## About this task:
Every entry below should be repeated exactly; the pictures should not.

(Stored data entries)
★ ★ ★ ★

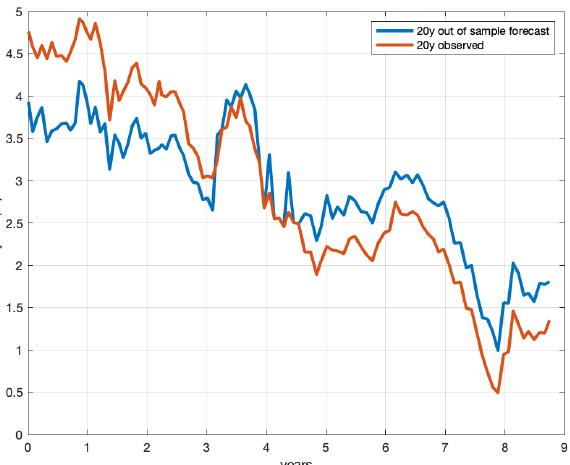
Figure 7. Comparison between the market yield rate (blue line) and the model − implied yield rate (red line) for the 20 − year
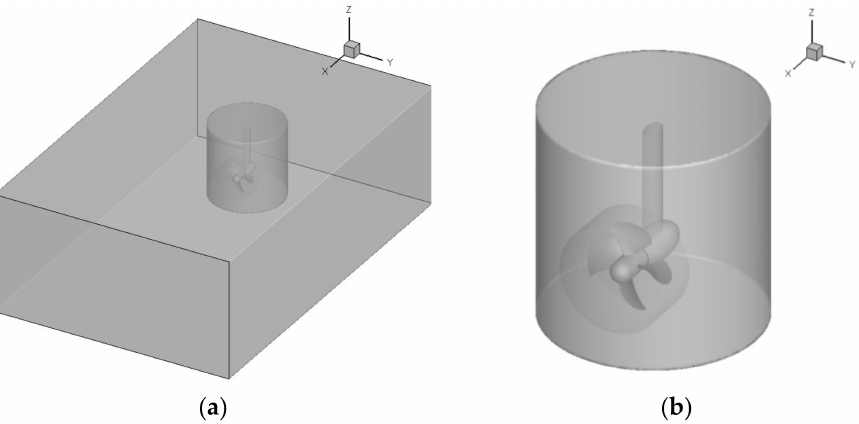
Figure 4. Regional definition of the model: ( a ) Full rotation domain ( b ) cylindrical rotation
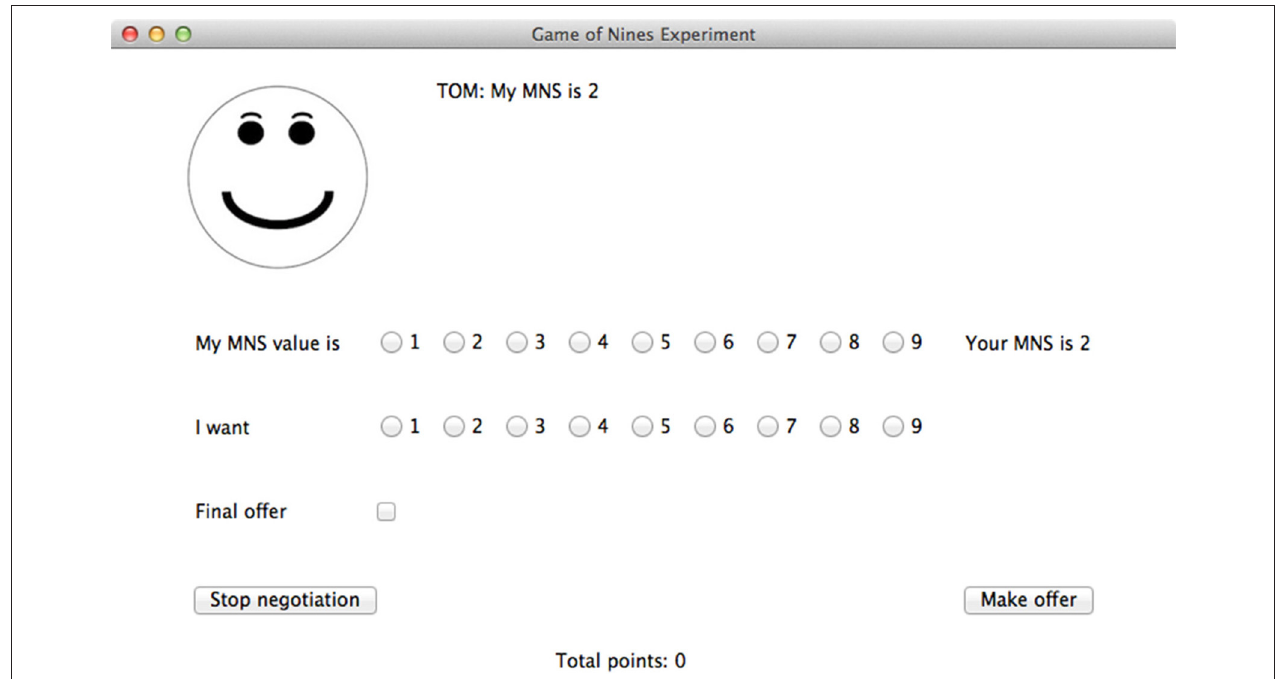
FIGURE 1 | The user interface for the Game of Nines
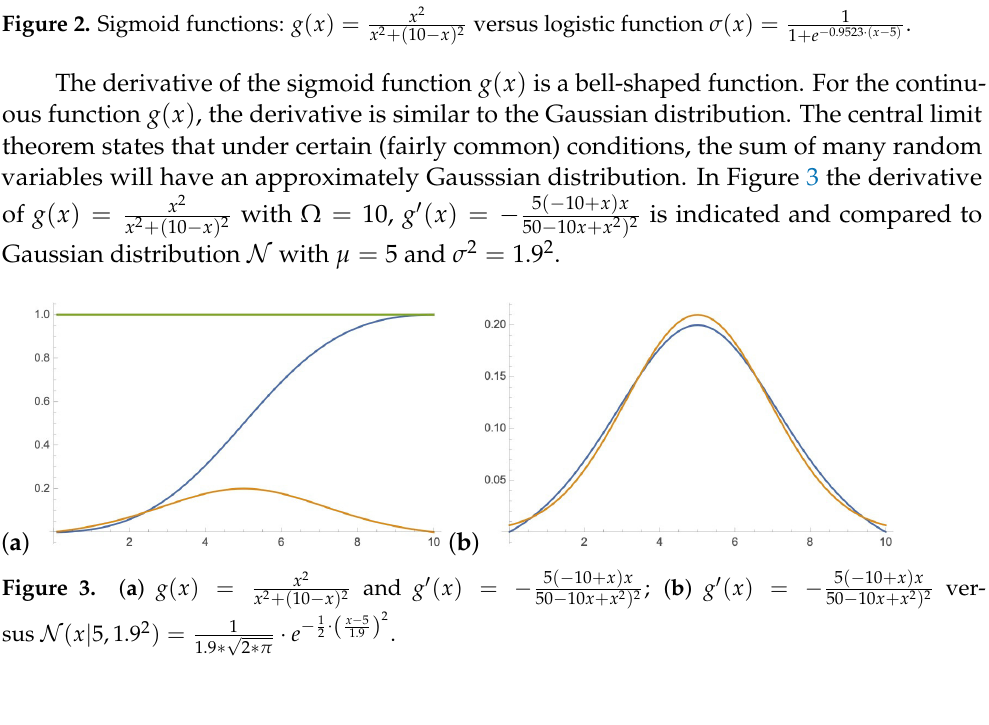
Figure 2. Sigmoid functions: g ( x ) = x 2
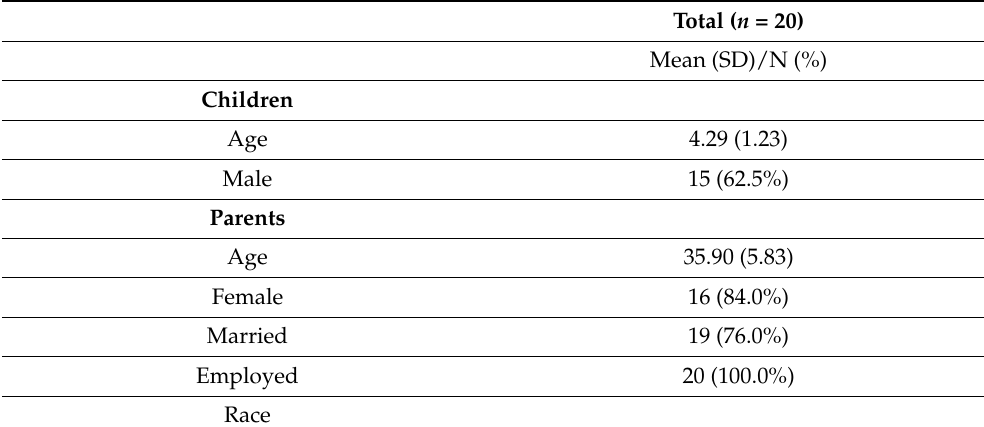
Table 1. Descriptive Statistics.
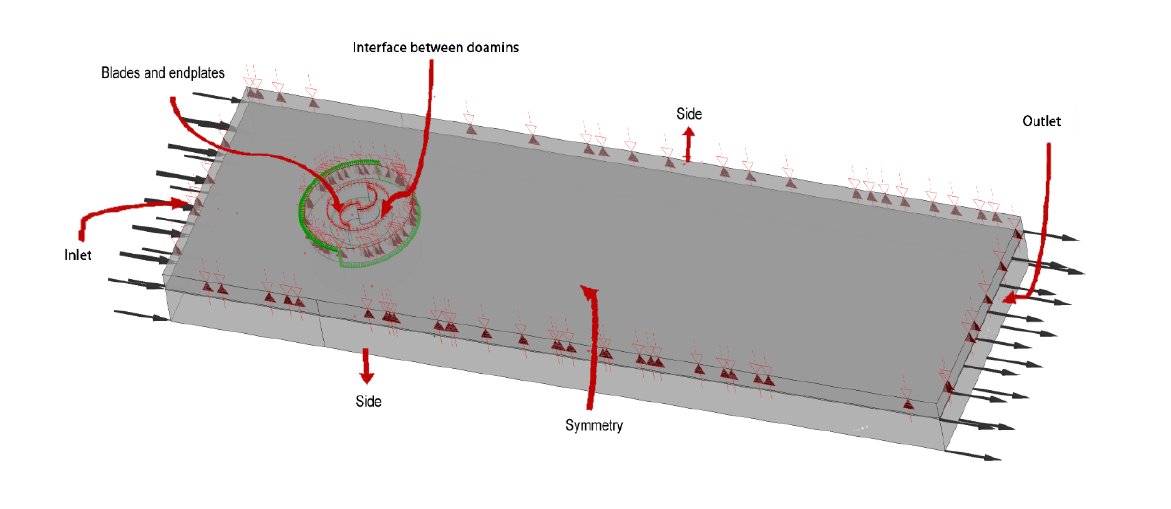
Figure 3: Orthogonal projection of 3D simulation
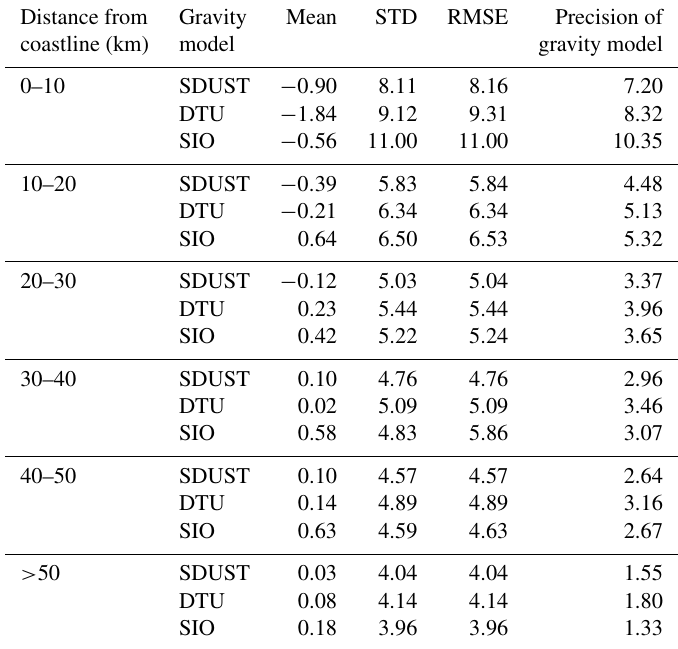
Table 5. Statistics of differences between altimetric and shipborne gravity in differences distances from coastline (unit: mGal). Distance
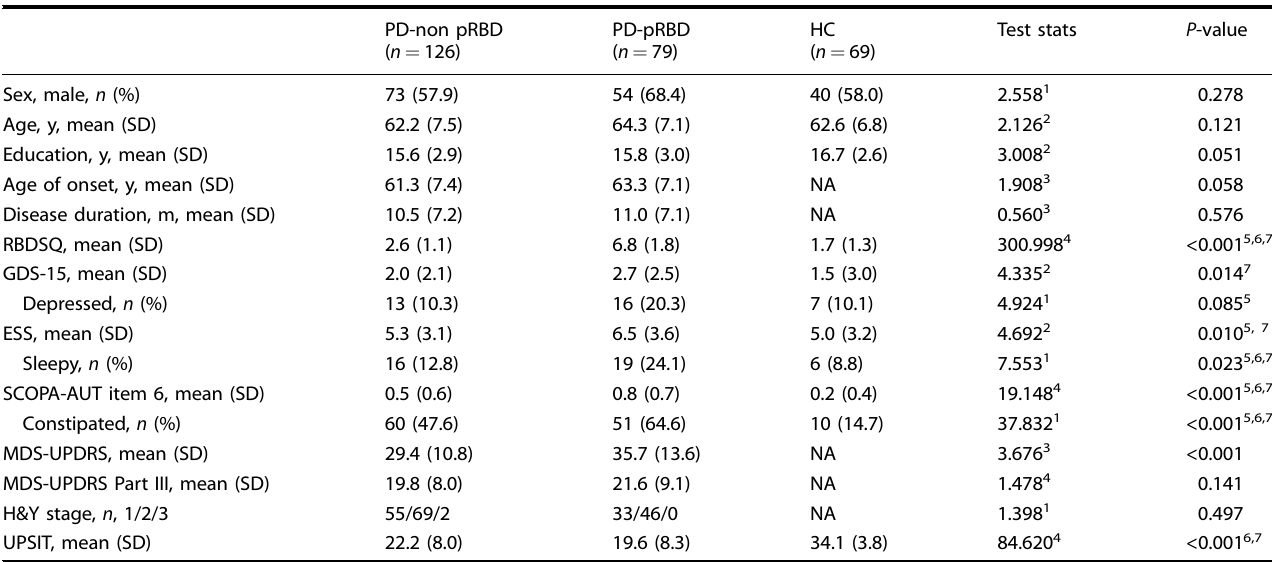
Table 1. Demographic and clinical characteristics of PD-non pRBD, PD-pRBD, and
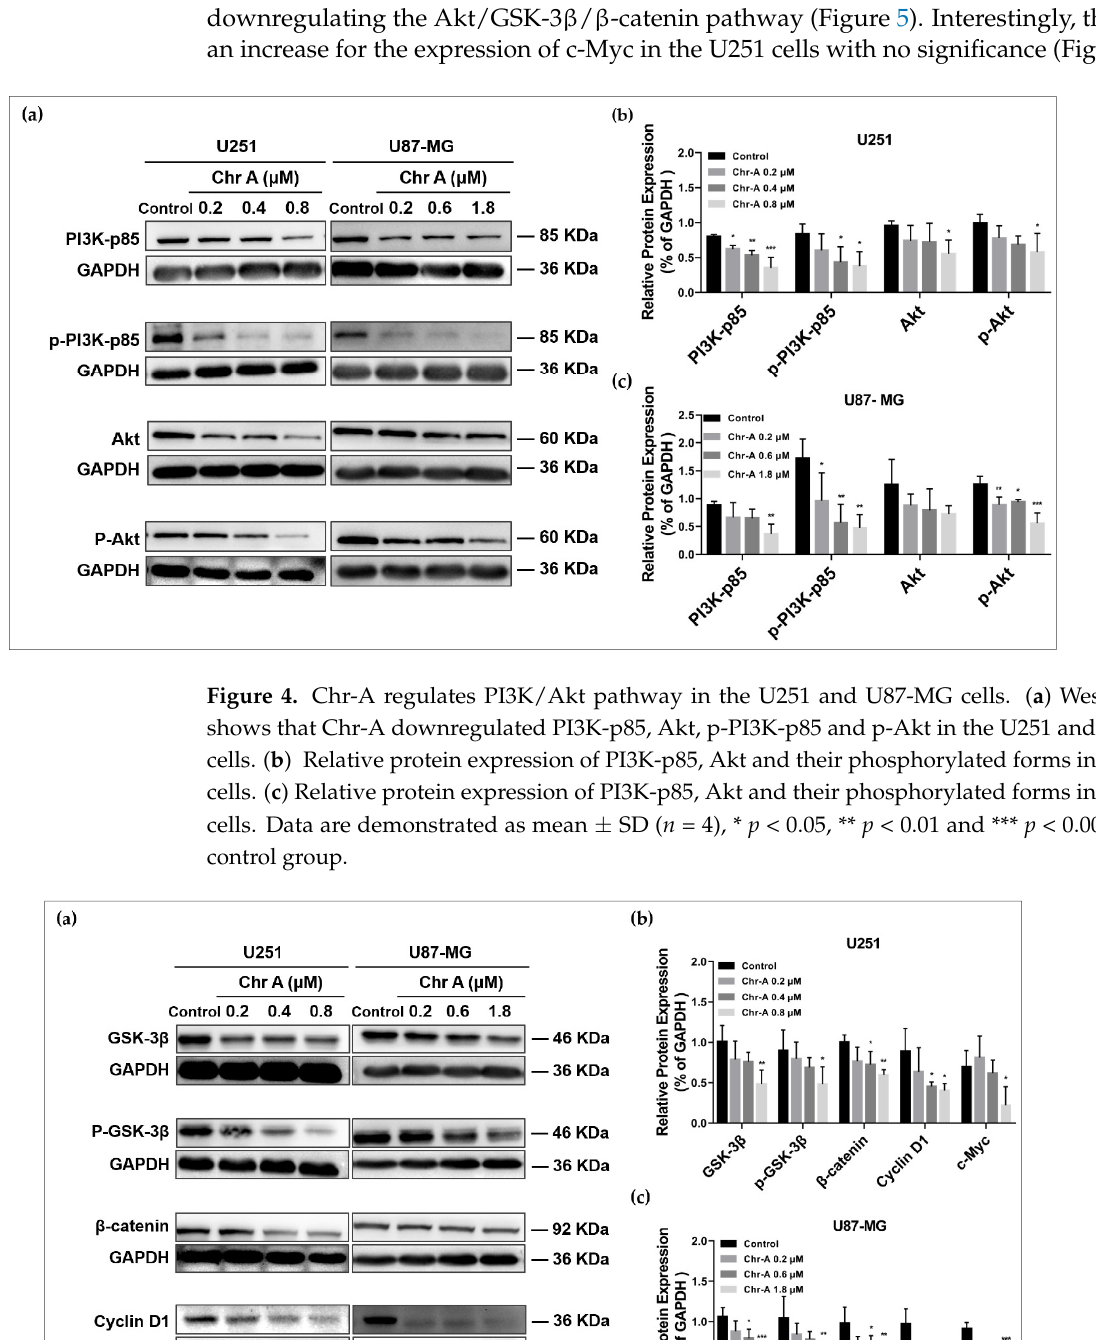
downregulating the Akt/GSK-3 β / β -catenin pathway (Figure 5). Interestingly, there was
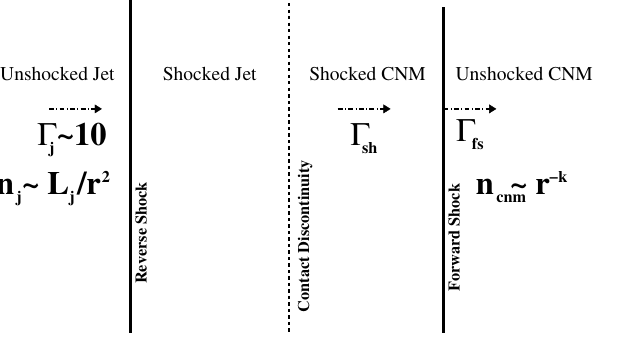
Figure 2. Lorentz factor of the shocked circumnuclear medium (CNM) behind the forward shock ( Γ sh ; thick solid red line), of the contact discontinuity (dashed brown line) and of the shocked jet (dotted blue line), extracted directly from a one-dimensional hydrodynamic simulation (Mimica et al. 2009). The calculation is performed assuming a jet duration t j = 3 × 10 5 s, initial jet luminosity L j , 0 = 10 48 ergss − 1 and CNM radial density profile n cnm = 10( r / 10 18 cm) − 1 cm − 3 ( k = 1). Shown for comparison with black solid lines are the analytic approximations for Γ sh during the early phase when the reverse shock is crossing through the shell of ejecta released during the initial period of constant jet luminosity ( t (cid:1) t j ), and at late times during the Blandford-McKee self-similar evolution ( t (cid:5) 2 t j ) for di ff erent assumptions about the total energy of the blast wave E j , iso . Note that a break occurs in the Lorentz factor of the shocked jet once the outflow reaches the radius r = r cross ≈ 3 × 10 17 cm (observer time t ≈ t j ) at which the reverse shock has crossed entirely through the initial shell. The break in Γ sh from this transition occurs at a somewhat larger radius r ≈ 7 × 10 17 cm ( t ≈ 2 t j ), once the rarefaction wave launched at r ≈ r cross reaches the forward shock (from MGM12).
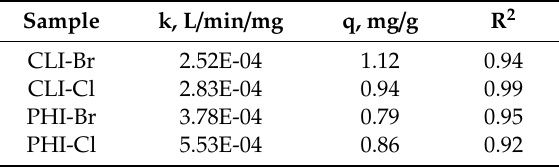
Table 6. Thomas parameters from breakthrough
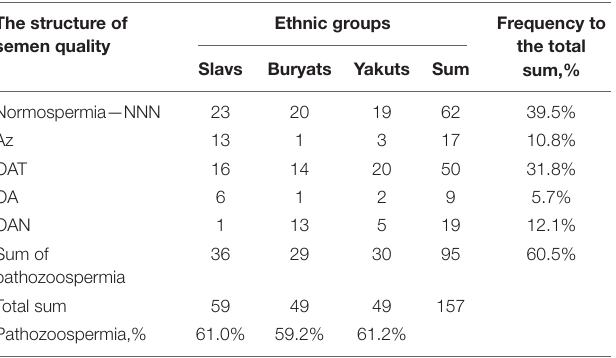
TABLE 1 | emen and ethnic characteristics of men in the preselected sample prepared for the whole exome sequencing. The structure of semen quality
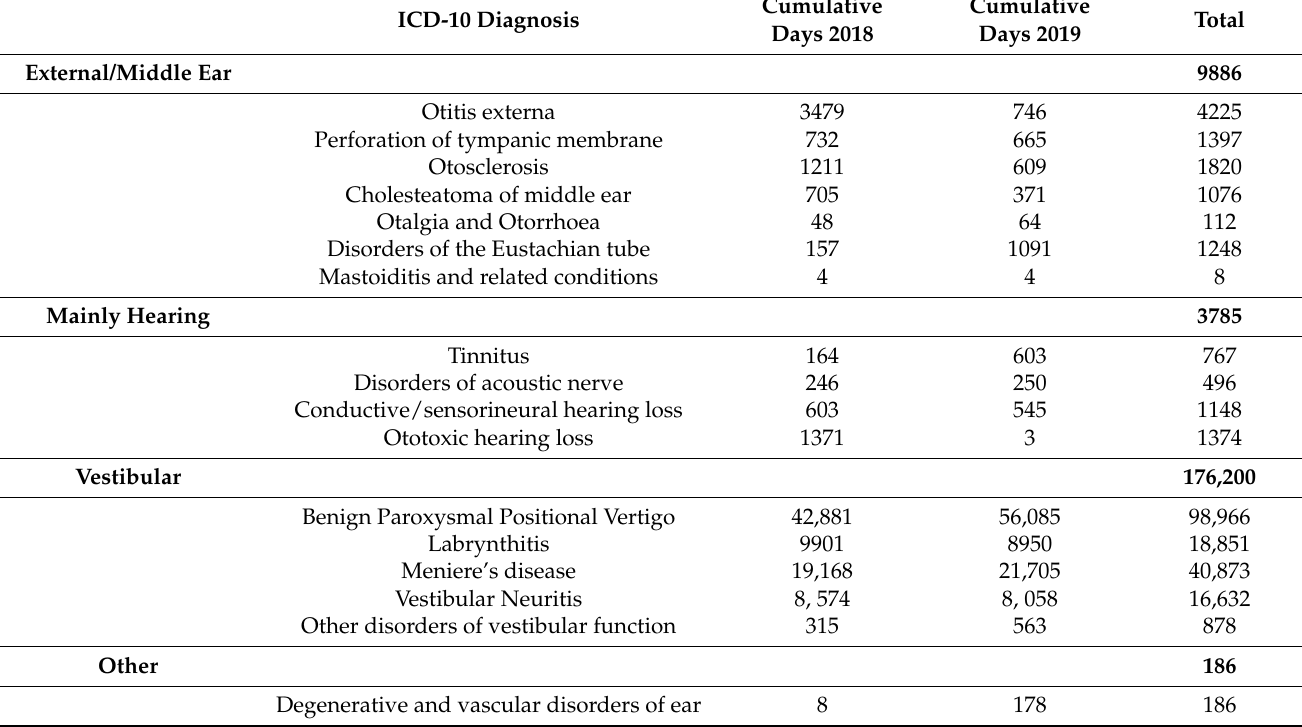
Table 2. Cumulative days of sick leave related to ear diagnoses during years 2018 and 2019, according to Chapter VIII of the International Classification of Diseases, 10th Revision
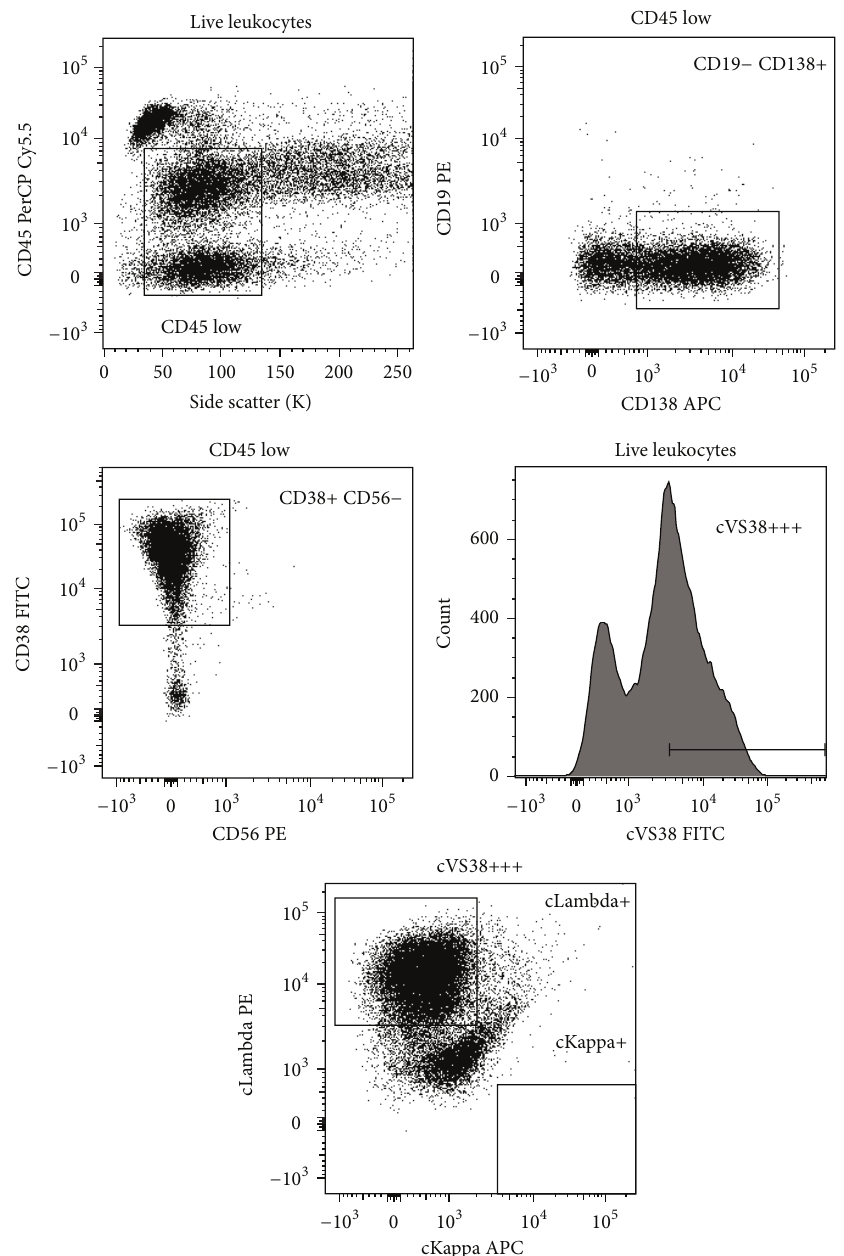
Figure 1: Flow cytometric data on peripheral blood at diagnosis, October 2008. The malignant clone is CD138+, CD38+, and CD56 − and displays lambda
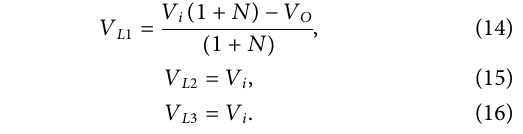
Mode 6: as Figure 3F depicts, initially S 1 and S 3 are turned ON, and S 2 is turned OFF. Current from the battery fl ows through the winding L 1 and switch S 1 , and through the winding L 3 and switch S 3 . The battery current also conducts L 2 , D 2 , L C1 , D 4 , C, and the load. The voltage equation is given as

★ ★ ★ ★

## Solution below:
Figure 7. Comparison between the market yield rate (blue line) and the model − implied yield rate (red line) for the 20 − year
Figure 4. Regional definition of the model: ( a ) Full rotation domain ( b ) cylindrical rotation
FIGURE 1 | The user interface for the Game of Nines
Figure 2. Sigmoid functions: g ( x ) = x 2
Table 1. Descriptive Statistics.
Figure 3: Orthogonal projection of 3D simulation
Table 5. Statistics of differences between altimetric and shipborne gravity in differences distances from coastline (unit: mGal). Distance
Table 1. Demographic and clinical characteristics of PD-non pRBD, PD-pRBD, and
downregulating the Akt/GSK-3 β / β -catenin pathway (Figure 5). Interestingly, there was
Figure 2. Lorentz factor of the shocked circumnuclear medium (CNM) behind the forward shock ( Γ sh ; thick solid red line), of the contact discontinuity (dashed brown line) and of the shocked jet (dotted blue line), extracted directly from a one-dimensional hydrodynamic simulation (Mimica et al. 2009). The calculation is performed assuming a jet duration t j = 3 × 10 5 s, initial jet luminosity L j , 0 = 10 48 ergss − 1 and CNM radial density profile n cnm = 10( r / 10 18 cm) − 1 cm − 3 ( k = 1). Shown for comparison with black solid lines are the analytic approximations for Γ sh during the early phase when the reverse shock is crossing through the shell of ejecta released during the initial period of constant jet luminosity ( t (cid:1) t j ), and at late times during the Blandford-McKee self-similar evolution ( t (cid:5) 2 t j ) for di ff erent assumptions about the total energy of the blast wave E j , iso . Note that a break occurs in the Lorentz factor of the shocked jet once the outflow reaches the radius r = r cross ≈ 3 × 10 17 cm (observer time t ≈ t j ) at which the reverse shock has crossed entirely through the initial shell. The break in Γ sh from this transition occurs at a somewhat larger radius r ≈ 7 × 10 17 cm ( t ≈ 2 t j ), once the rarefaction wave launched at r ≈ r cross reaches the forward shock (from MGM12).
Table 6. Thomas parameters from breakthrough
TABLE 1 | emen and ethnic characteristics of men in the preselected sample prepared for the whole exome sequencing. The structure of semen quality
Table 2. Cumulative days of sick leave related to ear diagnoses during years 2018 and 2019, according to Chapter VIII of the International Classification of Diseases, 10th Revision
Figure 1: Flow cytometric data on peripheral blood at diagnosis, October 2008. The malignant clone is CD138+, CD38+, and CD56 − and displays lambda
Mode 6: as Figure 3F depicts, initially S 1 and S 3 are turned ON, and S 2 is turned OFF. Current from the battery fl ows through the winding L 1 and switch S 1 , and through the winding L 3 and switch S 3 . The battery current also conducts L 2 , D 2 , L C1 , D 4 , C, and the load. The voltage equation is given as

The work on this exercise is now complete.